▶ Work request:
How many of the lines below have the word "lists" in them? The answer is that number and nothing more.

Data entries
== == ==

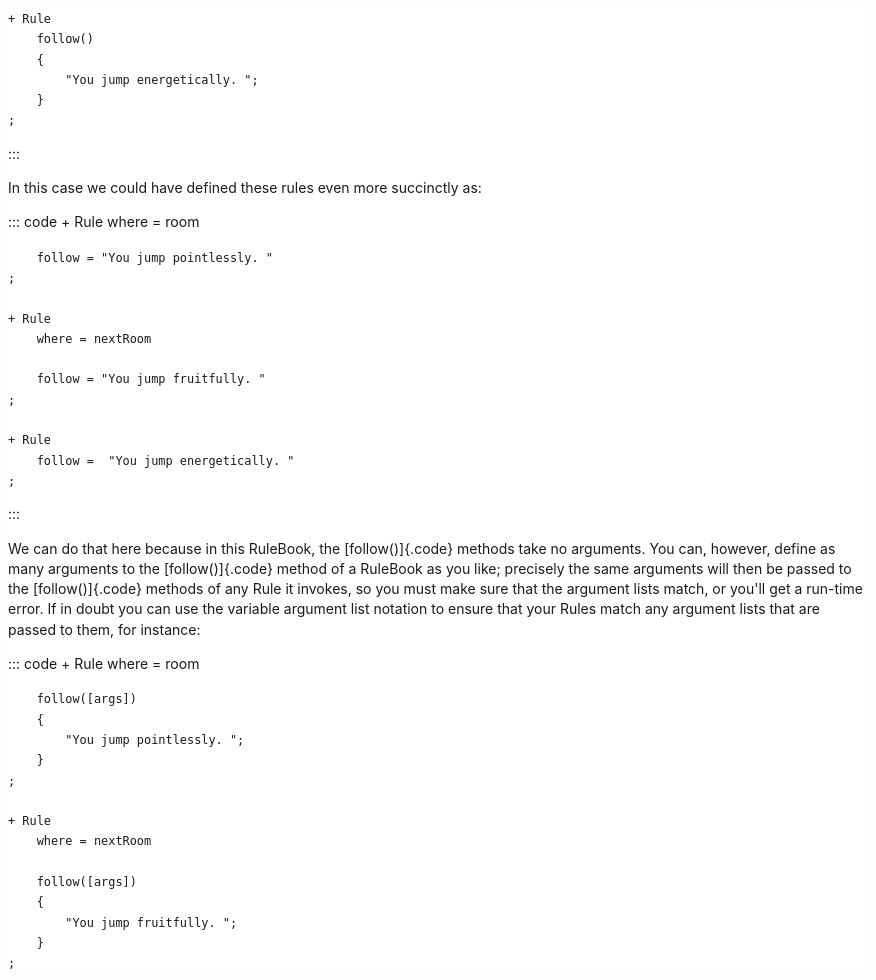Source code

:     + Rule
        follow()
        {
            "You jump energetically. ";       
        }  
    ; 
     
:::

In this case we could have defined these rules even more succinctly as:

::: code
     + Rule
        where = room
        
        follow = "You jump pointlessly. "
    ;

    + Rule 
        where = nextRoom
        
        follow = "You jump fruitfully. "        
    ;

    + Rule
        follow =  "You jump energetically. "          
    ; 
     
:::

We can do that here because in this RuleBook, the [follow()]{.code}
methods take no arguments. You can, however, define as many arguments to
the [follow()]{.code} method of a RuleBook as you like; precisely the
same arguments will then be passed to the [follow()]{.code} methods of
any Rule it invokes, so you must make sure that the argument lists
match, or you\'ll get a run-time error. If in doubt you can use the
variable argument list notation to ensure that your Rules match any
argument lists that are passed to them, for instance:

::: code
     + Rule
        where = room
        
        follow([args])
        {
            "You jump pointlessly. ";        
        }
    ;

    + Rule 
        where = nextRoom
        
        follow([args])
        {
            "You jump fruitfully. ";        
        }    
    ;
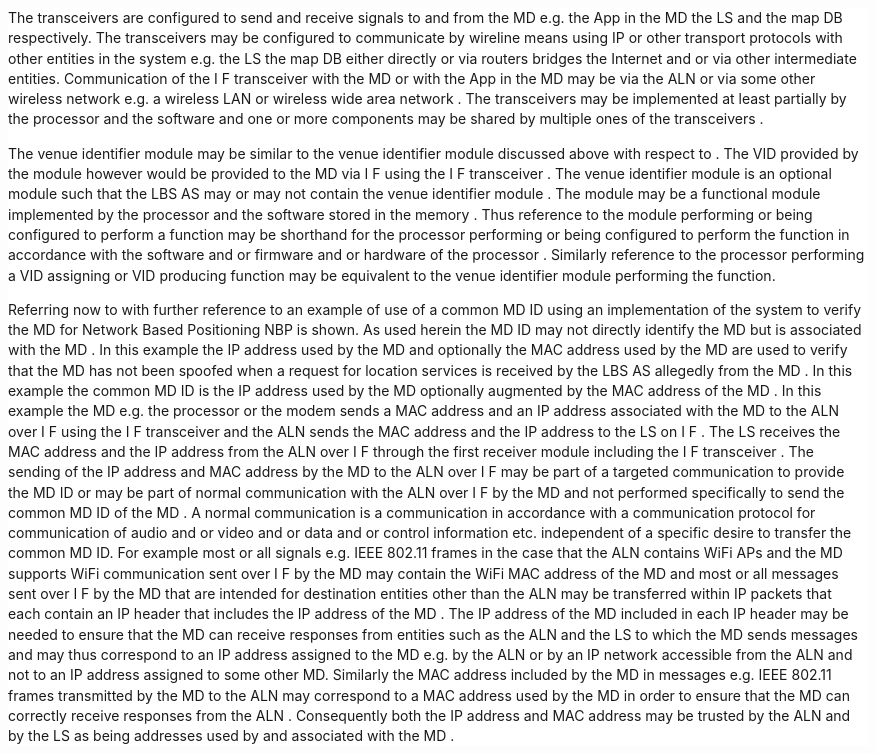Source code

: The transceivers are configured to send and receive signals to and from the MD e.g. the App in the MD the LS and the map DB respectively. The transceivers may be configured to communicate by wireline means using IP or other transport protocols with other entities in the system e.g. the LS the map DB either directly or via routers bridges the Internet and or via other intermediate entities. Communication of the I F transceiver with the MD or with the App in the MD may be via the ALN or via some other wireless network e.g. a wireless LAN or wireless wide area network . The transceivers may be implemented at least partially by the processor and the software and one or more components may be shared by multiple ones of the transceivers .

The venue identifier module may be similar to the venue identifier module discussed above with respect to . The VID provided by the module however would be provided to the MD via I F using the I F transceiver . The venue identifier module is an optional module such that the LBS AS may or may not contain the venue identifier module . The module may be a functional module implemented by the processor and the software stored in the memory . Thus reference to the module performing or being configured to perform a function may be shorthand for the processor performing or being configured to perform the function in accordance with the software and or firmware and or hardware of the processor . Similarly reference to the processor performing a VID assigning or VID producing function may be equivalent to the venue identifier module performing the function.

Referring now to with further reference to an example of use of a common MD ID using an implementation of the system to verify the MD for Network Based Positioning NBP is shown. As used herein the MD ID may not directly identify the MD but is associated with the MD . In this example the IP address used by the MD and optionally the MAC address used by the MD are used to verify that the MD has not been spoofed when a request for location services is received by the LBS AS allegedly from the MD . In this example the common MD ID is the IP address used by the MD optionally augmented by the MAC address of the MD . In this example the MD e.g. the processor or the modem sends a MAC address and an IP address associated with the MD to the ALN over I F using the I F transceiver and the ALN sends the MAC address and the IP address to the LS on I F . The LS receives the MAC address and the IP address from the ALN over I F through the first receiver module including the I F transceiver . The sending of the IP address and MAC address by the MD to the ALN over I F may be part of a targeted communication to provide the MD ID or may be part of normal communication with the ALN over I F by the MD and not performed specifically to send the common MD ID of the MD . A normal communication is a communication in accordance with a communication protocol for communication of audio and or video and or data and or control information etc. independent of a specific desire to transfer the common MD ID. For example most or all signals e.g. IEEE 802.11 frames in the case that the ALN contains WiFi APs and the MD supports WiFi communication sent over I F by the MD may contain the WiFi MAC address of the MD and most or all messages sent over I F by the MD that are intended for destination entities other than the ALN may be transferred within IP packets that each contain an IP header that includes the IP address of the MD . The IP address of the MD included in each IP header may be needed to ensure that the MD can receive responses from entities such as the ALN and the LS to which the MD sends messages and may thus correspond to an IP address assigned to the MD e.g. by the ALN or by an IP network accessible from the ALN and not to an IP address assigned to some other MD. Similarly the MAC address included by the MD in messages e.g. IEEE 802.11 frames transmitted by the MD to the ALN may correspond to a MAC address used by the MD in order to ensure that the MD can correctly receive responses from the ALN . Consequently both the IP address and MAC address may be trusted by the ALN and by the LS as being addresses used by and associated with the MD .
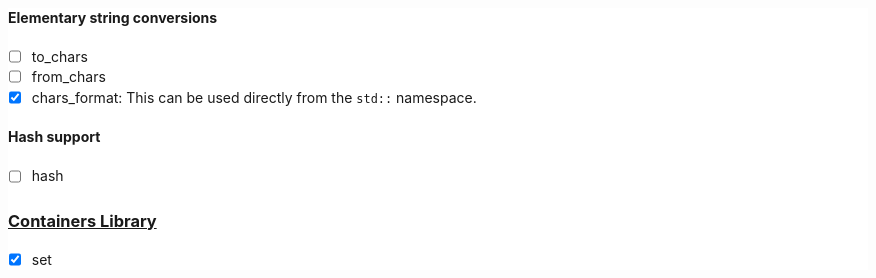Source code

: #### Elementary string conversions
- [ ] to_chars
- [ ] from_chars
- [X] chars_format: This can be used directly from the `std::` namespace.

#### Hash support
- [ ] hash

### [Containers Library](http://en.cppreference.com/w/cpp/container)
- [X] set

== == ==

▶ Solution for this exercise:
2